Comment l'expliquez-vous ?
Je ne sais pas et c'est étonnant. Le gouvernement a décrété que la clause de force majeure pouvait s'appliquer sur différents sujets, comme les marchés publics. Pourtant, la Commission de régulation de l'énergie (CRE) a stipulé, fin mars, que nous n'étions pas dans ce cas d'application de la force majeure. Beaucoup de sociétés peuvent en outre bénéficier de décalages de charges, alors que les mesures sont extrêmement limitées pour notre secteur. C'est assez préoccupant de constater qu'il n'y a pas une prise de conscience que la partie fourniture d'énergie souffre.
Sur les contrats Arenh, le combat des fournisseurs alternatifs se poursuit pour obtenir leur suspension. Comptez-vous, comme d'autres fournisseurs, assigner EDF devant le tribunal de commerce ?

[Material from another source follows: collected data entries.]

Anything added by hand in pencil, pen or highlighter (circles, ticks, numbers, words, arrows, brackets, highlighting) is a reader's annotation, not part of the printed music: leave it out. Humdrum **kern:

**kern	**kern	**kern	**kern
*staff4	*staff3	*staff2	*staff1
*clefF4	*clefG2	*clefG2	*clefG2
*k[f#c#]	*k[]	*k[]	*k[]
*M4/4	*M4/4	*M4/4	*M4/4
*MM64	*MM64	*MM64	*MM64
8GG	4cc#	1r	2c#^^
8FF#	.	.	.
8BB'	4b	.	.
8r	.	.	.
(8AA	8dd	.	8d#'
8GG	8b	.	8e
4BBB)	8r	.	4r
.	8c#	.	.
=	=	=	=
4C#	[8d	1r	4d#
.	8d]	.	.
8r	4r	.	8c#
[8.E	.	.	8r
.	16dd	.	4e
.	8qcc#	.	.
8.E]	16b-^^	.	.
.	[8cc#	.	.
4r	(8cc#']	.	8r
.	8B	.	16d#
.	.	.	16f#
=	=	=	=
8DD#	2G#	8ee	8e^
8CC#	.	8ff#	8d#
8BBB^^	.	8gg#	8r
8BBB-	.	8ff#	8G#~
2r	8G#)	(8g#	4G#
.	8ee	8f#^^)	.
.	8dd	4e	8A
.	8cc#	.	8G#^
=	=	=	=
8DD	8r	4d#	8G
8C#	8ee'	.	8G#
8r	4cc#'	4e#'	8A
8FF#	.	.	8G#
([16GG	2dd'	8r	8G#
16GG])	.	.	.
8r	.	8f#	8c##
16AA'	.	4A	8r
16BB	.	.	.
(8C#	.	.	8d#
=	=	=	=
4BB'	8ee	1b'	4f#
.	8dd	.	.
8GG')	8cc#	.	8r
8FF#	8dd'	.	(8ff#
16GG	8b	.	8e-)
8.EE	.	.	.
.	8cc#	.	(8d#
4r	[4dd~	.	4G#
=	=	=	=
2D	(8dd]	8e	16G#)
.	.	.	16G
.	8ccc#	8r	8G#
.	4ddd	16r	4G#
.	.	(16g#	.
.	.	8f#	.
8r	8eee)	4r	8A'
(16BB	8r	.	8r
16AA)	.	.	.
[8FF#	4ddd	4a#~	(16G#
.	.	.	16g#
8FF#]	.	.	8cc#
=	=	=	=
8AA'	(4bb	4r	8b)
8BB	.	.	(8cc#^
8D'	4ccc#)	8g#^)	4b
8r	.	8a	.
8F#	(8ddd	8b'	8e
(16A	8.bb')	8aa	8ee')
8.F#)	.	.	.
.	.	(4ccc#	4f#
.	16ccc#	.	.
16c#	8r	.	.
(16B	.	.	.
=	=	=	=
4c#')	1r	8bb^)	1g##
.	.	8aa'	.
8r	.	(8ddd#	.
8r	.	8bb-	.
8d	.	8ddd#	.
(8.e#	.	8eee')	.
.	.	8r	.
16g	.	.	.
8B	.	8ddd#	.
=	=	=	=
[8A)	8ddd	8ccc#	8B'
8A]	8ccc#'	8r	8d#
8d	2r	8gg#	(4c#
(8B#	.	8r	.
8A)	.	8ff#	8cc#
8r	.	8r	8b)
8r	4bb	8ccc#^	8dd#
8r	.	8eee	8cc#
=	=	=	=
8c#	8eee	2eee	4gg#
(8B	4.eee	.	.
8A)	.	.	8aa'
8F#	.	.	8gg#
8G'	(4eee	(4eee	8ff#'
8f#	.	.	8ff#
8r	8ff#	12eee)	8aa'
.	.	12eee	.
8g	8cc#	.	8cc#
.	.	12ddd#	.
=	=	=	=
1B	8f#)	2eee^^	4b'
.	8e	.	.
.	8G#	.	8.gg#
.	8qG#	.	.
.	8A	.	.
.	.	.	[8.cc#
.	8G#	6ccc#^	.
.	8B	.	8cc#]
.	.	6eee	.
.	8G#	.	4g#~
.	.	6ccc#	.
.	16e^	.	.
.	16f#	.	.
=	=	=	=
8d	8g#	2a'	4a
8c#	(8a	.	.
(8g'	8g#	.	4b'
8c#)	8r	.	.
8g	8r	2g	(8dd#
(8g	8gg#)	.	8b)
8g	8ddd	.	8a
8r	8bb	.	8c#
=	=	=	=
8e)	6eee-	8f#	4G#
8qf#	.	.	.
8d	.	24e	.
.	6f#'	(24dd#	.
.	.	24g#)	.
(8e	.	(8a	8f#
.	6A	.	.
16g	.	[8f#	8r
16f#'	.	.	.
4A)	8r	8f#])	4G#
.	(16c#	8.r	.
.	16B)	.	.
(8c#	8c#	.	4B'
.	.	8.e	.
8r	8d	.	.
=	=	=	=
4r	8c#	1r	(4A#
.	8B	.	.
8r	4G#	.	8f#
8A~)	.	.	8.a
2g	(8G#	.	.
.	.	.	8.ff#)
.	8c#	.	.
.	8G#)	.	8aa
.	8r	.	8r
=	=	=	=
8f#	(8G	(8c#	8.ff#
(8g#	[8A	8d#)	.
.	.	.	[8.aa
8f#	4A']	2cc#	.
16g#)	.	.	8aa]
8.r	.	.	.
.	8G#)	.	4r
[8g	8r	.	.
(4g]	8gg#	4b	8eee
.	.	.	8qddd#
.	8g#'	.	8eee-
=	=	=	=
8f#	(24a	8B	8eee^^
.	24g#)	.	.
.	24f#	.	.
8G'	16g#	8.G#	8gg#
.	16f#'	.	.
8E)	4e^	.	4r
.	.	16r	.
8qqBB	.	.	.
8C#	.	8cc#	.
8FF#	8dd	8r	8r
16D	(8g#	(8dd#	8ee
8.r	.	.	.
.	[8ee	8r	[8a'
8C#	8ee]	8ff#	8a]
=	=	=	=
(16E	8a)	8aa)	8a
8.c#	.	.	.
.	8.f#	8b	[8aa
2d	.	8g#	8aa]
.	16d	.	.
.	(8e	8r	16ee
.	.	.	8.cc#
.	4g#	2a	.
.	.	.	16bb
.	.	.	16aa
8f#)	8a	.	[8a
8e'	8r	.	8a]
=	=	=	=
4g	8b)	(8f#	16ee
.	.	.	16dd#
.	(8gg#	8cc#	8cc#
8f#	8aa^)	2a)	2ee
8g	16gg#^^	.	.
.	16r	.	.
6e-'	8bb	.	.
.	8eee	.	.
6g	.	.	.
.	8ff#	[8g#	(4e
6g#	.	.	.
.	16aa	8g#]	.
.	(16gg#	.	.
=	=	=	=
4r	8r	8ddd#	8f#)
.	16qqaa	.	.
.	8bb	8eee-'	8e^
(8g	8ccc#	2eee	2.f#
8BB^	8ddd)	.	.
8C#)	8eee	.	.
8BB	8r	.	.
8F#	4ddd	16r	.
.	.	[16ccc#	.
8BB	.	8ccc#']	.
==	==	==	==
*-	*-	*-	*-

Ce n'est pas encore le cas, mais il y a des discussions en cours. Nous avions soutenu l'action de l'Anode et l'AFIEG (respectivement association nationale des opérateurs détaillants en énergie et association française indépendante de l'électricité et du gaz, ndlr), dont on est membre, auprès du Conseil d'Etat. Celui-ci n'a pas statué sur l'urgence mais a quand même invalidé la position de la CRE, en disant qu'elle n'étant pas compétente pour juger et que c'était du ressort du juge du tribunal de commerce ou du Conseil d'Etat. Des procédures suivent leur cours et nous attendons désormais la décision du juge.
L'Arenh devrait être remplacé par un nouveau mécanisme. Certains de vos concurrents craignent que celui-ci soit plus favorable à EDF. Partagez-vous leurs inquiétudes ?
Dans les propositions qui ont été présentées et qui ont été soumises à consultation, un certain nombre de choses vont dans le bon sens. D'abord, le déplafonnement: quasiment 100% de la production nucléaire à disposition de l'ensemble des fournisseurs. Ensuite, EDF Commerce serait mis sur le même pied d'égalité que l'ensemble des fournisseurs alternatifs. D'autres éléments restent incertains, comme le corridor de prix. Il est nécessaire que celui-ci soit positionné autour du véritable coût de production et de maintien en fonctionnement du parc nucléaire historique. Et que l'épaisseur du corridor ne soit pas trop importante. Le calcul des coûts du nucléaire doit être réalisé par un organisme indépendant avec des méthodologies transparentes et qui ne soient pas contestables. Il ne faut pas que la marge reste dans la filière nucléaire car ce n'est pas son objectif. Son objectif est de produire de l'électricité à bas coût pour en faire profiter les consommateurs, et laisser de la marge pour l'innovation chez les fournisseurs.